Now do you see why I’m so torked?
No, I don’t see, because I don’t believe “the 3 years is the manufacturer, but honored through New Egg.” Every Icy Dock product I see on New Egg’s web site includes the following statement: “Beyond any applicable Newegg return policy, this item is warranted independently by the product’s manufacturer.” New Egg has nothing at all to do with the three year Icy Dock warranty. If anything, I think New Egg is being awfully nice to you by providing a return policy that with original packing could essentially be used in place of a warranty.
As you’ve said, you don’t have the packing, you only have the failed product. This means you should be dealing with the people who actually provide the three year warranty. That would be Icy Dock, not New Egg. Take a look at the Icy Dock web site to find out more about how to return the product directly to them.

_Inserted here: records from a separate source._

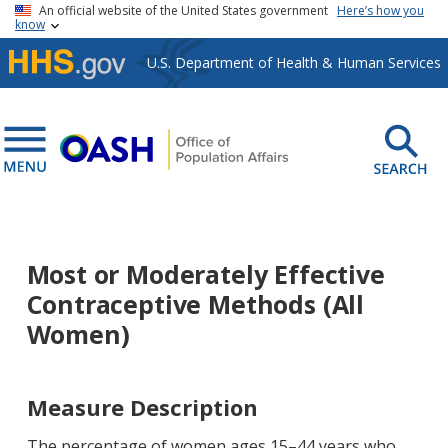
Skip to main content
An official website of the United States government
Here’s how you
know
U.S. Department of Health & Human Services
Most or Moderately Effective
Contraceptive Methods (All
Women)
Measure Description
The percentage of women ages 15–44 years who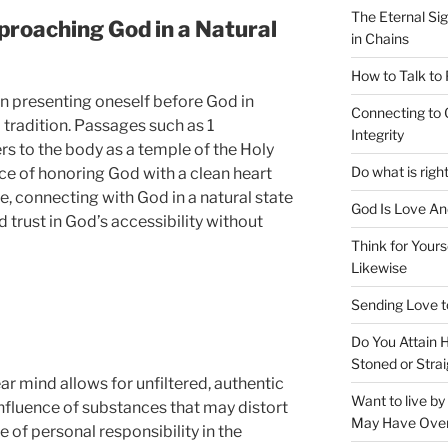
The Eternal Sig
pproaching God in a Natural
in Chains
How to Talk to
 in presenting oneself before God in
Connecting to 
d tradition. Passages such as 1
Integrity
rs to the body as a temple of the Holy
Do what is righ
ce of honoring God with a clean heart
, connecting with God in a natural state
God Is Love An
nd trust in God’s accessibility without
Think for Yours
Likewise
Sending Love t
Do You Attain
Stoned or Strai
r mind allows for unfiltered, authentic
Want to live b
nfluence of substances that may distort
May Have Ove
e of personal responsibility in the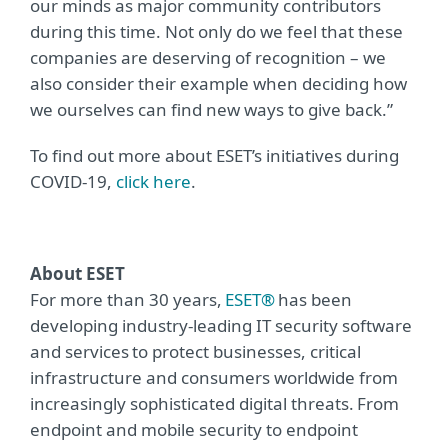
our minds as major community contributors
during this time. Not only do we feel that these
companies are deserving of recognition – we
also consider their example when deciding how
we ourselves can find new ways to give back.”
To find out more about ESET’s initiatives during
COVID-19,
click here
.
About ESET
For more than 30 years,
ESET®
has been
developing industry-leading IT security software
and services to protect businesses, critical
infrastructure and consumers worldwide from
increasingly sophisticated digital threats. From
endpoint and mobile security to endpoint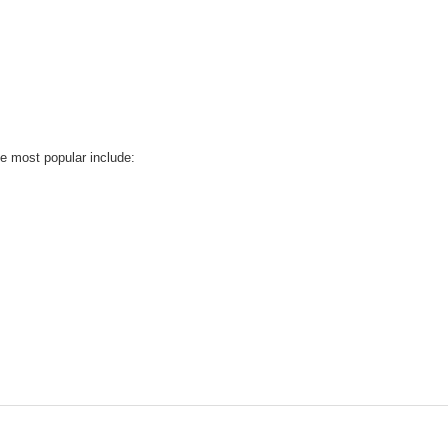
he most popular include:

I noticed you’re not addressing the “intact barcode” issue, which again is the real issue here.
I’m fascinated that you think I should be grateful that New Egg would even deign to deal with me on a defective product I bought from them. If you buy something from Best Buy, do you expect them to tell you to pound sand and deal with the manufacturer? If you bought pants at Robinsons and the zipper broke soon after you bought them, would you expect them to tell you to contact the manufacturer? Heck no! I do a LOT of online shopping and never have I been told that I had to deal with the manufacturer directly, except of course New Egg with those monitors, and New Egg now.
I will be dealing with ICY DOCK directly and I want to make sure no one reading this sees this as a hit on them – as I said in the podcast, stuff happens, stuff fails, it’s all in how you’re dealt with when it does. I wouldn’t buy from New Egg again if it were 100% rebate.
Thanks for the warning Allison, you’ve convinced at least 1 person to avoid New Egg.
I checked thier Standard Return Policy and nowhere does it mention that the barcode must be returned.
I was looking at thier own extended warranty, you are lucky you didn’t order that!
“-No Lemon Policy: Experience four documented failures on the same component and receive a new replacement product.”
I’m not sure what is considered a “documented failure”, but if something fails, once should be enough.
At least Amazon will send you a box with shipping labels for returns, they don’t make you pay for that. New Egg makes you pay to return a defective item!
Phil – one correction, I may have misspoken. They did not charge me for shipping the defective box back to them, they sent me a prepaid shipping label.
Allison
I have been unable to download #172 using either IE or Firefox. Unknown error or unable to open up the site. I right click on the link “Listen once,” save it to disk and listen to it later. No luck this week.
sorry about that Jude – I had a typo in the link – let me know if it works now?
That is crazy about newegg. I have only purchased from them once or twice, I found their windows XP price to be great. I will keep your complaint in mind now in the future. I always think of you when I see a Samsung product too!!! LOL
Anyway, I have a comment about what you and Bart were talking about. I found it fascinating that he mentioned the domain squatters. It was so funny because a few months ago, I kept getting silly emails to buy the .com domain for a .us domain that I have. It’s really not a site that I update all that often, so I really didn’t care. Anyway, I just took a look at the .com name, and it’s available. I was shocked!!! I never would have expected that until Bart said something!